Marcel Wierckx (Canada/Netherlands, b. 1970) studied instrumental and electronic music composition in Canada before moving to the Netherlands in 1999. There he continued his studies in electronic music composition at the Utrecht School of Music and Technology, where he graduated with honours in 2001. Since then he has been active as a sound and video artist, as well as composing instrumental and electronic music for concert, film, theater and dance. He composed the music and created the sound design for Chunky Move’s An Act of Now which was awarded the Age Critics Award for best major new Australian work premiering at the 2012 Melbourne Festival. His audiovisual composition Zwarte Ruis Witte Stilte (Black Noise White Silence) has been released on the 12K/Line041 label’s Optofonica DVD. Marcel gives performances and workshops at festivals and schools across Europe and the world. His work has been performed at major festivals such as the International Computer Music Conference, the ISCM World New Music Days, the STRP Festival and the MFRU International Festival of Computer Arts. He is currently lecturer in live electronic music at the Amsterdam Conservatory of Music.

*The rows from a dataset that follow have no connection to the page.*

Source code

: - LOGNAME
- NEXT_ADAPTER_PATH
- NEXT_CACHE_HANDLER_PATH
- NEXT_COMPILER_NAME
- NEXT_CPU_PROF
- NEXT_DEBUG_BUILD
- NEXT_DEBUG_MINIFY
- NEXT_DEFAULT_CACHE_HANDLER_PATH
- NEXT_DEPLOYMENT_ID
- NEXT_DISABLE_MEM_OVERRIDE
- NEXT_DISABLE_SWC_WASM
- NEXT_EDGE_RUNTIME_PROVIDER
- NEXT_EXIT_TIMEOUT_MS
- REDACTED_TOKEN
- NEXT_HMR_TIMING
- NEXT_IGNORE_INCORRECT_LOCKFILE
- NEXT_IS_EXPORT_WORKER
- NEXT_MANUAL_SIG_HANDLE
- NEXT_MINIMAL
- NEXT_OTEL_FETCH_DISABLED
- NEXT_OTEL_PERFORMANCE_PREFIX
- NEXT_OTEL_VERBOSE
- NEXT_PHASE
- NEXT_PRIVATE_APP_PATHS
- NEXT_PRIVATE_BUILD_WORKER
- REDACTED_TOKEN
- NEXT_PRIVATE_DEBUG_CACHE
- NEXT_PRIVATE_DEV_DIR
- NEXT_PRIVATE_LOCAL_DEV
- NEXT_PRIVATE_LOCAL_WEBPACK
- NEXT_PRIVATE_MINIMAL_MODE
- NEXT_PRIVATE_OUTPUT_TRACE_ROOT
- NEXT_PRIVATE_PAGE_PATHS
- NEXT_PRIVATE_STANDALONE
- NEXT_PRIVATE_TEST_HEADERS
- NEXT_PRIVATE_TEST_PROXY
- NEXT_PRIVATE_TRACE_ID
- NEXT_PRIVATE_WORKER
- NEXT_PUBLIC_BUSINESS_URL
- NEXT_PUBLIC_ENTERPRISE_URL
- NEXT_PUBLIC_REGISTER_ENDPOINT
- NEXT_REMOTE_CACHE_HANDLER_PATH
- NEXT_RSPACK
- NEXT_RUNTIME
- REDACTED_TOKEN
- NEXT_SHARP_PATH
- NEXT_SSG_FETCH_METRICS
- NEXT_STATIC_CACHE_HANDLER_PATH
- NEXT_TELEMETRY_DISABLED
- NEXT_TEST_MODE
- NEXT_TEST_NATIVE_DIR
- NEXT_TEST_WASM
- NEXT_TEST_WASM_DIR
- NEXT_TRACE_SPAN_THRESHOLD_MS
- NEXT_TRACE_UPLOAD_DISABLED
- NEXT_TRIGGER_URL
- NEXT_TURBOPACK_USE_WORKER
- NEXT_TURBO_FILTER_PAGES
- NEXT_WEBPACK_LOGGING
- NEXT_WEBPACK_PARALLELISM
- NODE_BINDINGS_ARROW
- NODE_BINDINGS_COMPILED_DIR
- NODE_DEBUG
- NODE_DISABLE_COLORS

Anne Veinberg (1986) is a versatile pianist encompassing repertoire of a wide range of stylistic inﬂuences, from classical to electro and theatrical works. She completed her Bachelor of Music at the University of Melbourne and Masters at the Conservatorium of Amsterdam, under the guidance of Ronald Farren Price and David Kuyken respectively. Anne has performed in Australia and Europe, as recital and concerto soloist, improvisor, chamber and large ensemble. She regularly collaborates with composers, commissioning and premiering new works, with a particular interest in theatrical projects and music for piano and electronics.
The composition Ostinato is a part of the project “Duets for Pianist and Live Coder”, a series of études for Disklavier that explore the interaction between performer and live coder. These compositions are written for and dedicated to pianist Anne Veinberg. Live coding is about exposing the process of creating and executing computer code in a live performance setting. In these études, the techniques of live coding are used together with live performance by a pianist. Both performers transform and direct the structure of the composition by influencing each other’s decision making process. The cell-based score allows the pianist to control the large-scale aspects of the composition, while the live coder has control of momentary aspects of harmony and counterpoint. Each performer must react to each other’s decisions in order to realize the full potential of the composition.